Information provided Block Start

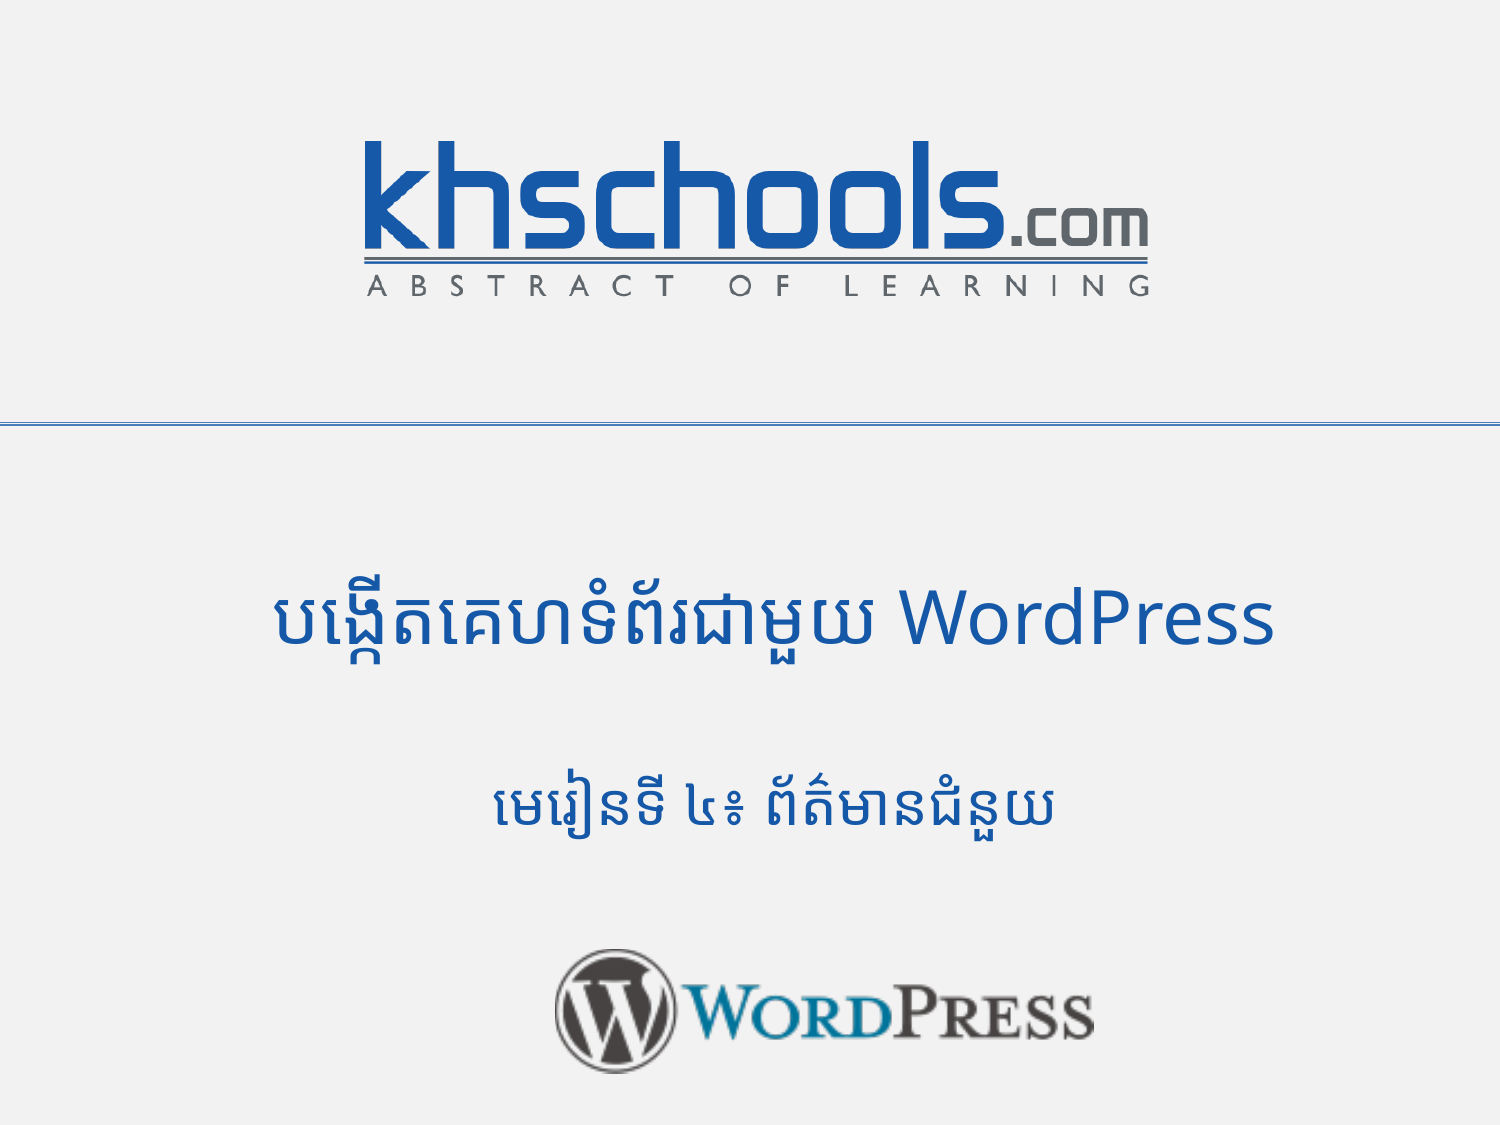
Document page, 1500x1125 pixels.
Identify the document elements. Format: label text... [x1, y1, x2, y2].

picture [324, 136, 1188, 301]
picture [555, 949, 1094, 1074]
list មេរៀនទី​ ៤៖ ព័ត៌មានជំនួយ [137, 725, 1413, 863]
title បង្កើតគេហទំព័រជាមួយ WordPress [137, 562, 1413, 675]
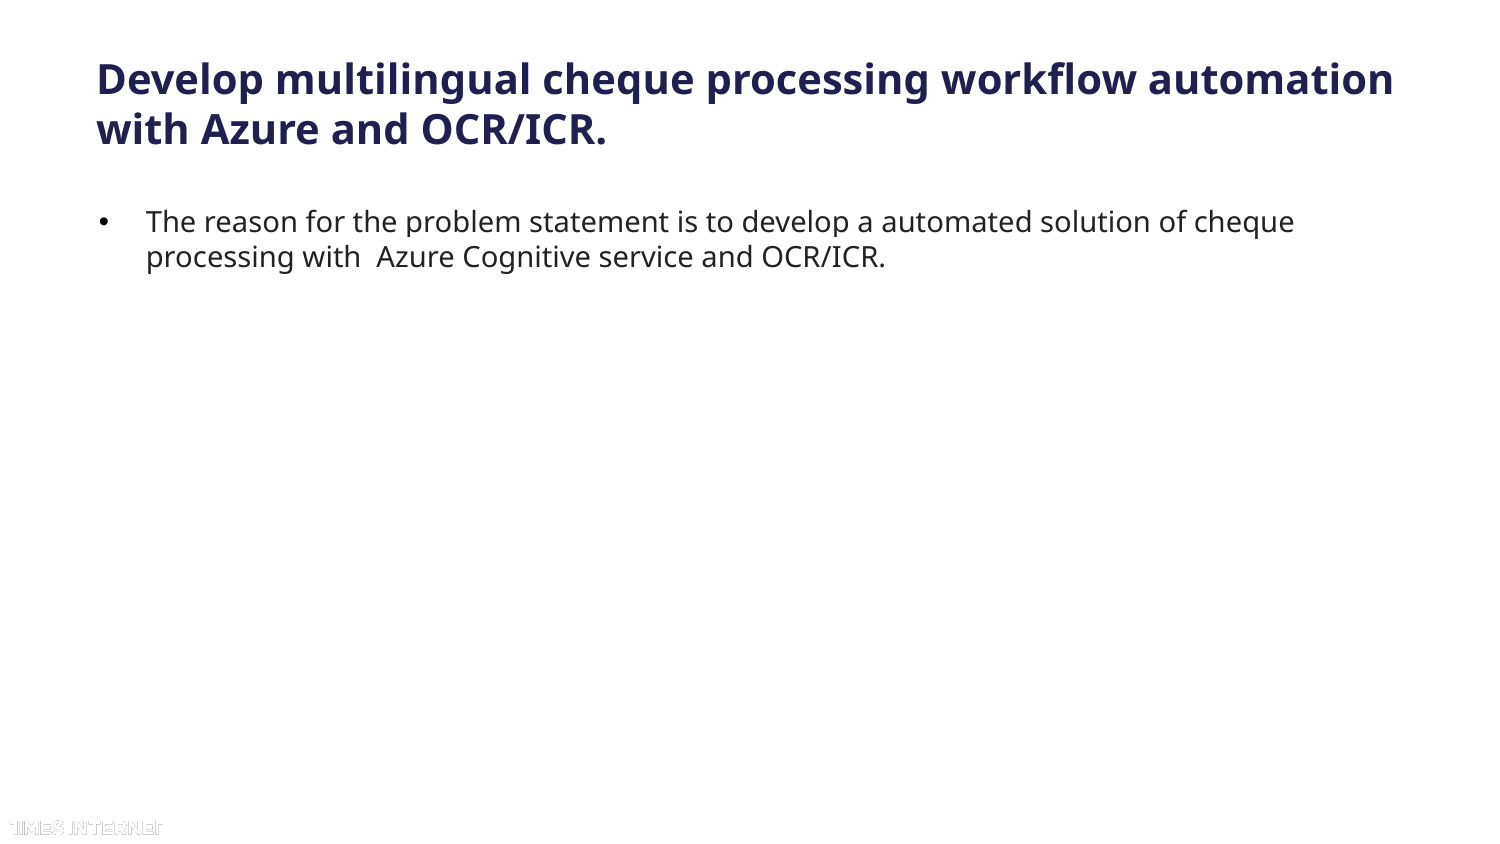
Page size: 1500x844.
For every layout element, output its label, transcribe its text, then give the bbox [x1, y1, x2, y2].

picture [8, 818, 164, 837]
title Develop multilingual cheque processing workflow automation with Azure and OCR/ICR. [81, 37, 1440, 169]
text_box The reason for the problem statement is to develop a automated solution of cheque processing with Azure Cognitive service and OCR/ICR. [84, 188, 1436, 749]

Information provided Block End

#### Action item
Please restate the entries word for word, with all pictures left out.

#### Task result
Document page, 1500x1125 pixels.
Identify the document elements. Format: label text... [x1, y1, x2, y2].

picture [324, 136, 1188, 301]
picture [555, 949, 1094, 1074]
list មេរៀនទី​ ៤៖ ព័ត៌មានជំនួយ [137, 725, 1413, 863]
title បង្កើតគេហទំព័រជាមួយ WordPress [137, 562, 1413, 675]
Page size: 1500x844.
For every layout element, output its label, transcribe its text, then give the bbox [x1, y1, x2, y2].

picture [8, 818, 164, 837]
title Develop multilingual cheque processing workflow automation with Azure and OCR/ICR. [81, 37, 1440, 169]
text_box The reason for the problem statement is to develop a automated solution of cheque processing with Azure Cognitive service and OCR/ICR. [84, 188, 1436, 749]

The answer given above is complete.